Saturday, July 13, 2024


 The gloss wears off quickly

Tour de France 2024, Saturday 13 July, Stage 14 Pau - Pla D’Adet

By car: 0 km

By bike: 17 km

Tat: three hats (finally !), a sleep mask, a scarf and info of Béarn Region, two mini-screwdriver key rings, two bags of biscuit snacks, two bananas, some saucisson, and a cup of coffee.

A wonderful sleep at my air-conditioned B&B Hotel. I hope the Arkea B&B Hotel team slept as well in their Kyriad hotel down the road. Early bed and a good night’s sleep makes a big difference, and I was up and ready early.

So I cycle down to the start - a magnificent setting (admittedly next to Pau railway station) overlooked by the magnificent Boulevard des Pyrenees, an evocation of La Belle Époque. If you’re looking for Tour tat, getting to the sign-on early is obviously a key. I finally get a hat (or three), but realise that even a 09:30 start is was too late for the professionals - the French Granny. By the time I arrive, they already have two bags (themselves blagged of course) full of tat. I’ve seen them before, they hunt in packs, they’re far more nimble than you will ever be. It doesn’t matter what it is, if it’s being offered for free, grab it.


I wander over to the Senseo waggon for a coffee (as there’s a bit of a queue, the Grannies give this a wide berth - queueing is serious downtime in the hunt for tat) and chat to his assistant, who’s a proud Breton and insists on being shown how portable the Brompton is, and how it folds. They are suitably impressed.

But I’ve got a hat (a serious omission not to bring one, or blag one on day 1) and the attraction of  the rammy very soon wears off, and I head back up into the town.

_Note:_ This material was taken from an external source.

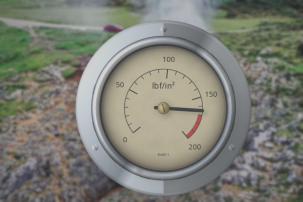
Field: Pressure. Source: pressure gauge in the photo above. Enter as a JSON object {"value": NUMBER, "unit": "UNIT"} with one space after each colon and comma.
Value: {"value": 165, "unit": "psi"}
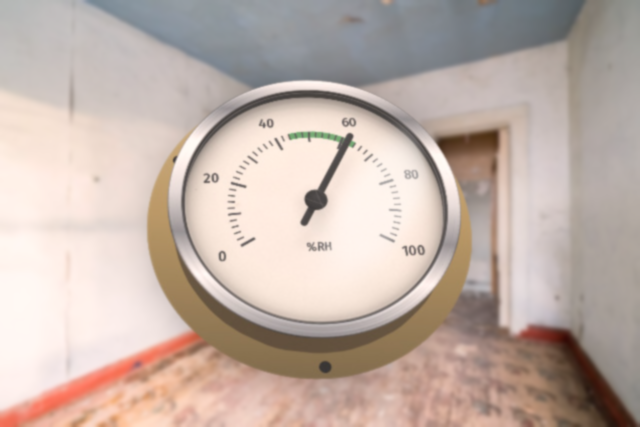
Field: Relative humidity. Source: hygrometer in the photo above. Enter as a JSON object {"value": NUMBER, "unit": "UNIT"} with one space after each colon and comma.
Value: {"value": 62, "unit": "%"}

The gendarmerie here obviously have strict instructions to stop anyone cycling, and every couple of hundred metres or so I’m admonished for cycling on the piste cyclable when I’m the only person around.


Pau is a beautiful city, and an illustration of how, with a little careful thought, architectural styles from differing eras can sit alongside each other. I finally find a boulangerie and a cafe nearby, and sit in the sunshine, eating my pain au raisin and sipping my noisette. Pau has a modern indoor market, and next door is a large indoor area where anyone is welcome to come and sell their local produce on a Saturday. Deals are struck, bargains had, and acquaintances renewed. There’s life, warmth, personality and smiles in this city centre. I’m also struck how clean everywhere is - even in the start area. Everyone shares a duty and pride in keeping the place spick and span. 

I wander back down to the Boulevard des Pyrenees, and realise this is a better plan for my days next year. Travel to a spot for the day, perhaps see something of the local area, watch yesterday’s highlights programme - it’s so easy to lose the whole story of the race when you just see a snapshot of the race and the headline results during the day. After the riders have passed, get to your next accommodation as soon as you can, get a good meal and an early sleep.

I watch the depart fictif wend its way below me, and then back and immediately past me. And that’s it. For me, it’s a cycle back to the car, and nearly three hours drive home, for the riders, a weekend of dramatic riding in the Pyrenees. Next year I will be following them there.